The iPhone is undoubtedly a brilliant entertainment device, but the original model had major gaps in its enterprise capabilities. It seems Apple was well aware of these limitations, and in order to grab a bigger slice of the lucrative business phone market it’s added many enterprise features to the newly released OS 3. You’ll get this new OS version on any iPhone you buy today, and it’s a free upgrade for existing iPhone owners (although iPod Touch owners have to pay, which seems a tad unfair). Do these new features cut enough mustard to make the iPhone now a serious contender as a business smartphone?

Let’s take a look at some of the more significant new enterprise-related features, starting with the biggest attraction of all – copy and paste! I realise that Apple’s detractors will be shouting at the page right now, frothing that every other phone has had copy and paste since Year Dot Minus 10, so that its final appearance on the iPhone really shouldn’t be headline news. I have a sneaking sympathy with that opinion, but to anyone responsible for purchasing phones for a large enterprise, copy and paste on the iPhone actually is a big deal, because it at last elevates it to serious contender status.
As you’d expect from Apple, the cut-and-paste interface is easy and elegant: double-tap within some text and the nearest word is highlighted, with a pop-up offering Select and Select All. Choose “Select” and you see two draggable bars that expand the selection to cover the text you want to copy. At that point you can click Cut or Copy in the menu above your selection, although of course Cut only becomes available in an application that allows you to edit content – you wouldn’t see it on a web page or a game help screen. Best of all, this cut/copy facility works with images and text.
Once you’ve cut or copied some content you can go to any other app that accepts input and double-click where you want to paste the text or graphic, at which point a Paste menu will appear. Double-click in an app that isn’t looking for input and you won’t see the Paste menu, so it’s all very straightforward and logical. One tiny fly in the ointment is that the copy function works slightly differently in the Safari web browser – you have to hold your tap for a second or so to get the select menus, rather than double-tapping. It’s disturbingly un-Apple-like to tolerate two clashing modes of interaction such as this, even though I understand the reason: double-clicking on a web page could trigger some navigation event that shoots you off to another page.
In the spotlight
Enterprise users will be delighted to learn that the iPhone now has a proper search facility, courtesy of a mobile version of Apple’s OS X Spotlight indexing system. Oddly, rather than accessing this from an icon like other iPhone tools, you must swipe the main home screen to get to the search screen, where you’ll see Search sitting on the left. It searches across all content on the device, and if you click a returned result it opens that document in the relevant application. Once again, it works exactly how you’d expect (and yes, once again, other phones have had search for donkey’s years!)

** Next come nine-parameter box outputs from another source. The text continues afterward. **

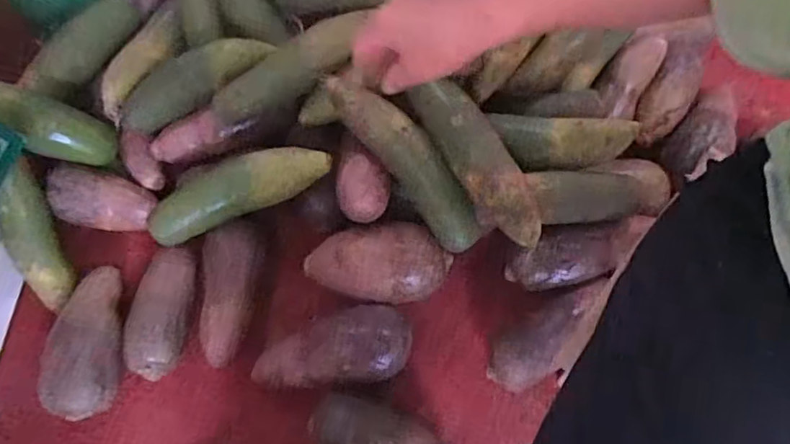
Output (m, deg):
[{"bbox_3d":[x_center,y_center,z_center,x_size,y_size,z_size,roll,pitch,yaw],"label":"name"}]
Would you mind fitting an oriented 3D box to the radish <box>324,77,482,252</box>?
[{"bbox_3d":[0.013,-0.073,0.630,0.050,0.045,0.231,-39,84,-14],"label":"radish"}]

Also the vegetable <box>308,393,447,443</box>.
[{"bbox_3d":[-0.014,0.231,0.612,0.152,0.054,0.066,15,70,5],"label":"vegetable"}]

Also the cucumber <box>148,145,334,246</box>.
[{"bbox_3d":[-0.172,-0.032,0.645,0.201,0.066,0.052,-18,70,-7],"label":"cucumber"}]

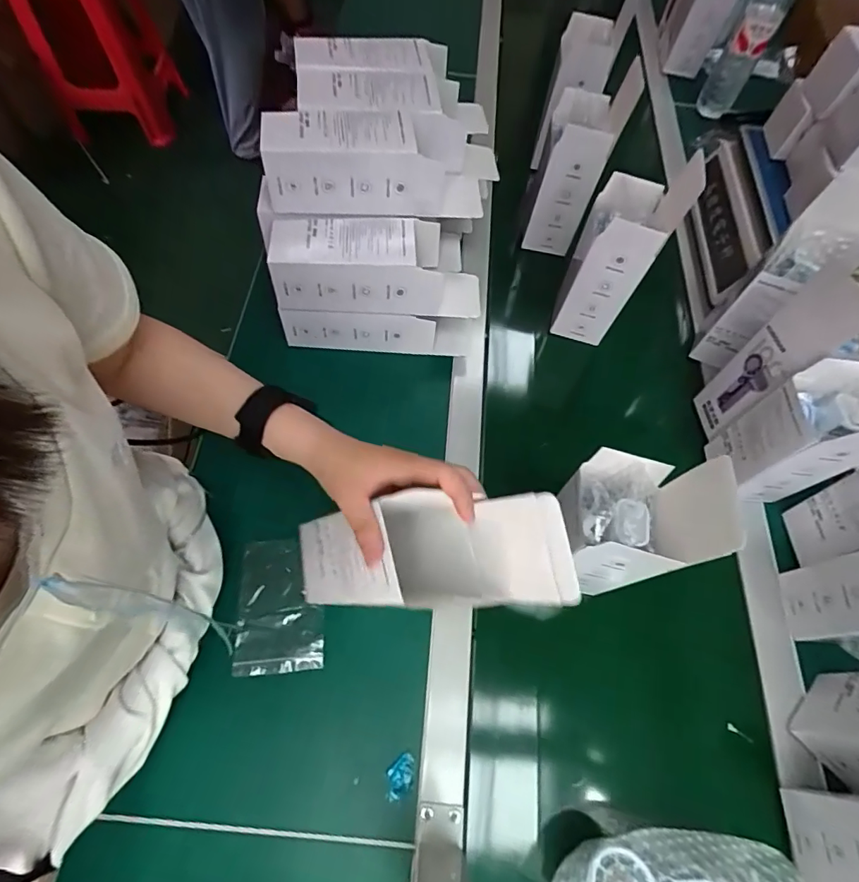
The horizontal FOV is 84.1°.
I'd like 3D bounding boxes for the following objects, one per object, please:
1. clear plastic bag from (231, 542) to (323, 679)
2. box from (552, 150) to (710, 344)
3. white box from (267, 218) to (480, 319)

In addition to this global search function there’s also now a search facility available within individual email mailboxes, but its user interface is hidden, which is a rather serious usability howler – you need to first open an individual mail account, go to its inbox, then scroll up above the first mail message where you’ll find the search box. In a user interface that’s generally so easy and intuitive, this gaffe really irritates. Sorry, Apple, but I think you could have done much better here.